Just remember, just a name.
So to summarize, when we have an EC2 instance in a client, for example, we could use Redis AUTH to connect to Redis Cluster that’s protected by Redis Security Group and we can have in-flight encryption. Or alternatively, we could, for example, leverage IAM authentication for Redis.
Patterns for ElastiCache
Now, there are three kinds of patterns for loading data into ElastiCache.

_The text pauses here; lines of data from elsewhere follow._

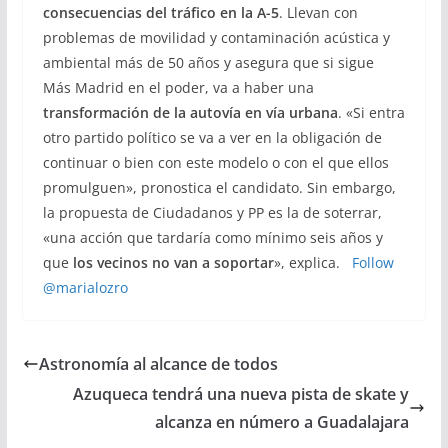
consecuencias del tráfico en la A-5
. Llevan con
problemas de movilidad y contaminación acústica y
ambiental más de 50 años y asegura que si sigue
Más Madrid en el poder, va a haber una
transformación de la autovía en vía urbana
. «Si entra
otro partido político se va a ver en la obligación de
continuar o bien con este modelo o con el que ellos
promulguen», pronostica el candidato. Sin embargo,
la propuesta de Ciudadanos y PP es la de soterrar,
«una acción que tardaría como mínimo seis años y
que
los vecinos no van a soportar
», explica.
Follow
@marialozro
Astronomía al alcance de todos
Azuqueca tendrá una nueva pista de skate y
alcanza en número a Guadalajara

The number one is Lazy Loading, where all the read data is cached and data can become stale in the cache, Write Through, which is to add or update data in the cache whenever it is written to a database where there’s no stale data, and using ElastiCache as a session store that we saw before and then we can expire a session using the time to live features.

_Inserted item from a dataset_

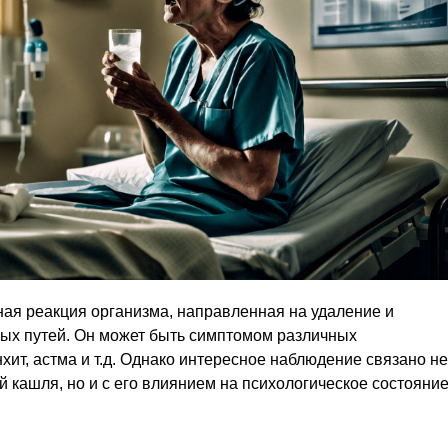
ая реакция организма, направленная на удаление и
ых путей. Он может быть симптомом различных
хит, астма и т.д. Однако интересное наблюдение связано не
й кашля, но и с его влиянием на психологическое состояни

Now, caching is very hard and there’s this very famous quote in computer science that “There are only two hard things in computer science: caching invalidation and naming things.”
So caching is a very complicated topic and give you a very high-level overview, but let’s illustrate the lazy loading strategy here.
So your application, if it has a cache hit in ElastiCache data from the cache, otherwise there’s a cache miss, therefore, you read from the database and you write to the cache.
This is something we’ve seen from before and it is called lazy loading because only when you don’t have a cache hit, then you load the data into Amazon ElastiCache.
ElastiCache — Redis Use Case
So now let’s talk about the use cases for Redis and there’s one you need to know that. It is around creating a gaming leaderboard.
So it is very complex.
The idea is that you wanna say who is number one, who is number two, who’s number three at any moment in time for your game. And so there is a feature in Redis called Sorted Sets which guarantees both uniqueness and element ordering.
And each time an element is added it’s going to be ranked in real time and then added in the correct order.
The idea is that if you have a Redis cluster, you can create a realtime leaderboard with a number one, number two, and number three player in realtime and all the Redis cache will have at the same leaderboard available.
That means that your clients, when talking to your Amazon ElastiCache using Redis, they can have access to this realtime leaderboard and we don’t need to program that feature application side. We can just leverage Redis with the sorted sets to get access to your realtime leaderboard.